Gets extremely angry when things do not go his way:



This is the temper tantrum side of anger and
frustration. Children get frustrated and upset when things do not go their way;
and as with most problems, it is a matter of how much. The problem is not so
much your child’s reaction itself as it is how angry he gets and how he
expresses his anger.



Help your child feel okay about being angry or
frustrated; but at the same time, he needs to manage his anger better. Teach
him more appropriate ways to handle his anger and frustration without your
getting angry, without your threatening him. The key is for you to model more
appropriate behavior for him.



With your preschool children, ignoring temper
tantrums often works. They then come up with more appropriate ways to let you
know how they feel. If tantrums still are their usual way of managing their
anger and frustration by six to seven-years-old, though, they have developed an
effective way to let you know when they are mad; and they have learned the
wrong behavior. Ignoring them is no longer your best choice, were ignoring them
even possible any more.



Whenever you can, avoid dealing with the temper
tantrum while it is happening.
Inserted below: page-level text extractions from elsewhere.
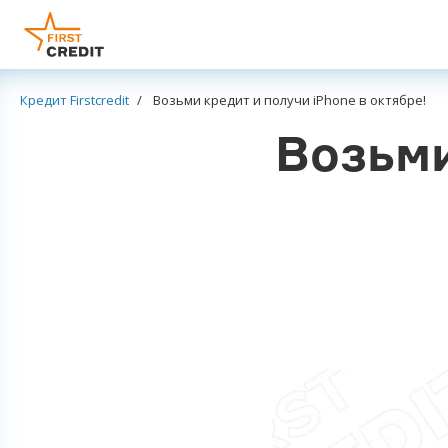
Кредит Firstcredit
Возьми кредит и получи iPhone в октябре!
Возьми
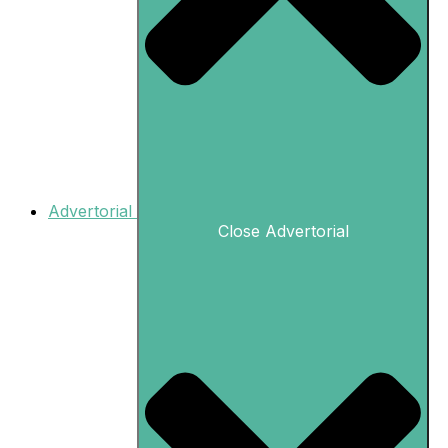
Advertorial
Close Advertorial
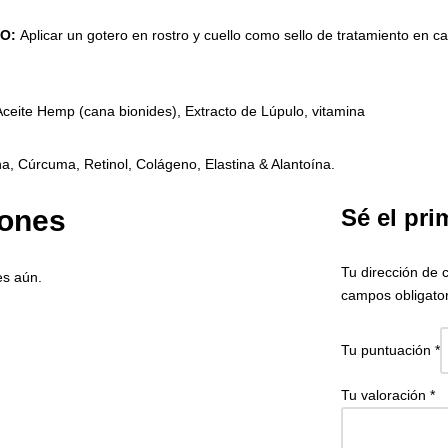
O:
Aplicar un gotero en rostro y cuello como sello de tratamiento en 
Aceite Hemp (cana bionides), Extracto de Lúpulo, vitamina
, Cúrcuma, Retinol, Colágeno, Elastina & Alantoína.
iones
Sé el pri
Tu dirección de 
es aún.
campos obligato
Tu puntuación
*
Tu valoración
*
Doing anything then frequently only makes
matters worse. Tantrums take a lot of energy and can only last about so long;
and your child cannot keep it up forever. Wait calmly until his anger lessens,
and it will. You can then say, “You’ve used a tantrum to say something to
me. I do (or don’t) understand what you were trying to say. Here’s my point. I
don’t do anything about things when told about them in such an angry way. Let’s
try again. If you want to say something to me and want me to do something about
it, tell me more calmly. Help me understand what has you so upset. What do you
want to tell me and what do you want me to do about it?”



Do not try to talk or reason with your child
while he is having the tantrum. Wait until he calms. If necessary, leave the
room or have him leave the room until he settles. Only after he is calmer
should you ask about what is so upsetting for him.